TASK SET:
1. In the court opinion, put this sentence into Spanish: "Defendant applied his brakes but was unsuccessful in avoiding plaintiff."
2. Please retype the court opinion word for word, from "We view the" to "disputed at trial.".

PASSAGE PROVIDED:
== == ==
JOEL LOCKSLEY, Plaintiff and Appellant, v. ANTON UNGUREANU, Defendant and Respondent.

(Opinion by Roth, P. J., with Beach and Gates, JJ., concurring.)


Brumer, Rubin & Hiles and Russel D. Hiles for Plaintiff and Appellant.

Bollington, Stilz & Bloeser and Philip Bloeser for Defendant and Respondent.



Plaintiff appeals from the judgment entered upon a jury's special verdict that found defendant not to have been negligent. We affirm. [178 Cal. App. 3d 460]

We view the evidence in the light most favorable to the judgment. (Campbell v. Southern Pacific Co. (1978) 22 Cal. 3d 51, 60 [148 Cal. Rptr. 596, 583 P.2d 121].) At approximately 5:20 p.m. on January 22, 1981, defendant was driving eastbound on Santa Monica Boulevard at 20 miles per hour; his headlights were on. Plaintiff, who had just had several drinks, began walking across Santa Monica Boulevard at the point at which it intersects with Foothill Road. There is no marked crosswalk at this juncture. Defendant was approximately 50 feet away from plaintiff when he saw him. Defendant applied his brakes but was unsuccessful in avoiding plaintiff. When struck, plaintiff was about halfway across the street. As a result of the incident, plaintiff suffered injuries, the gravity of which were disputed at trial.
== == ==
GIVEN INFORMATION:
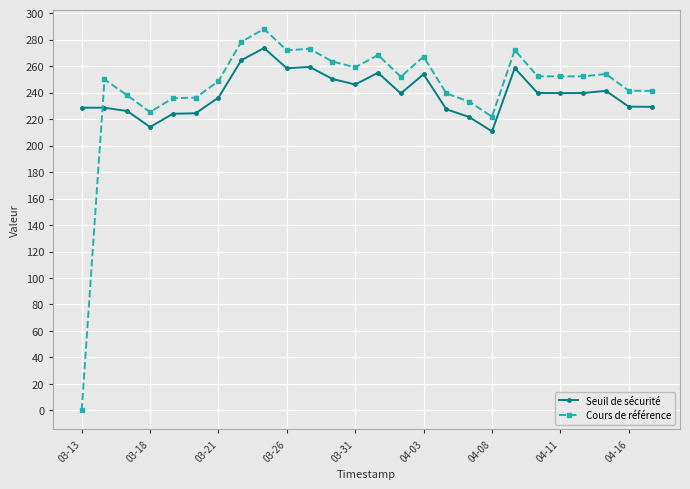

List the series in order of their peak value, lowest first.

Seuil de sécurité, Cours de référence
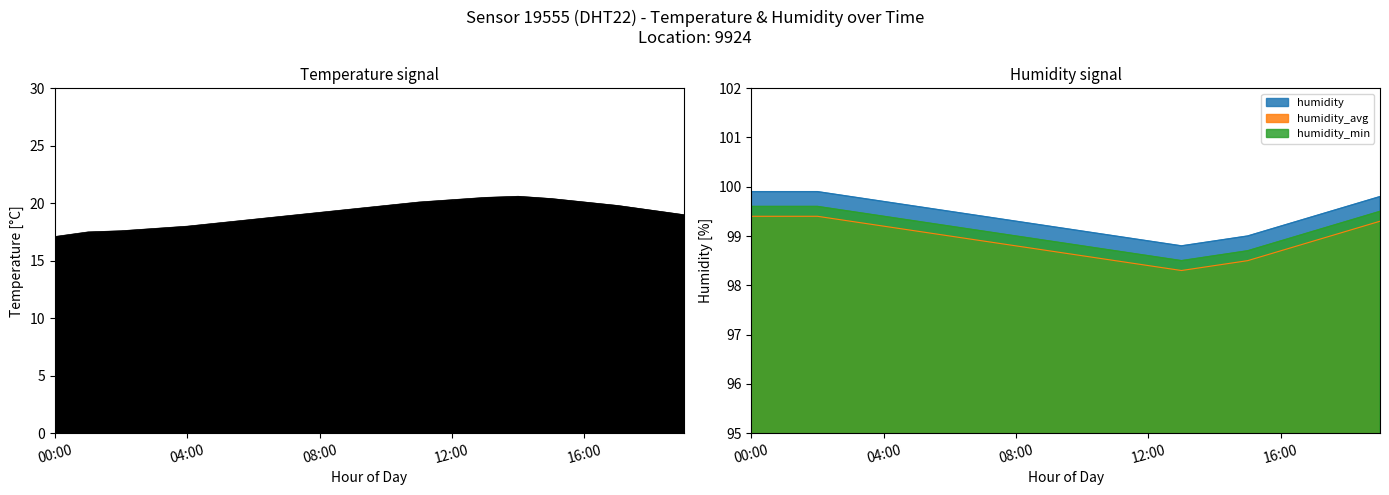

At how many categories does at least one series exceed 72?

20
== == ==
SOLUTIONS IN ORDER:
1. El demandado aplicó los frenos, pero no logró evitar al demandante.

2.
We view the evidence in the light most favorable to the judgment. (Campbell v. Southern Pacific Co. (1978) 22 Cal. 3d 51, 60 [148 Cal. Rptr. 596, 583 P.2d 121].) At approximately 5:20 p.m. on January 22, 1981, defendant was driving eastbound on Santa Monica Boulevard at 20 miles per hour; his headlights were on. Plaintiff, who had just had several drinks, began walking across Santa Monica Boulevard at the point at which it intersects with Foothill Road. There is no marked crosswalk at this juncture. Defendant was approximately 50 feet away from plaintiff when he saw him. Defendant applied his brakes but was unsuccessful in avoiding plaintiff. When struck, plaintiff was about halfway across the street. As a result of the incident, plaintiff suffered injuries, the gravity of which were disputed at trial.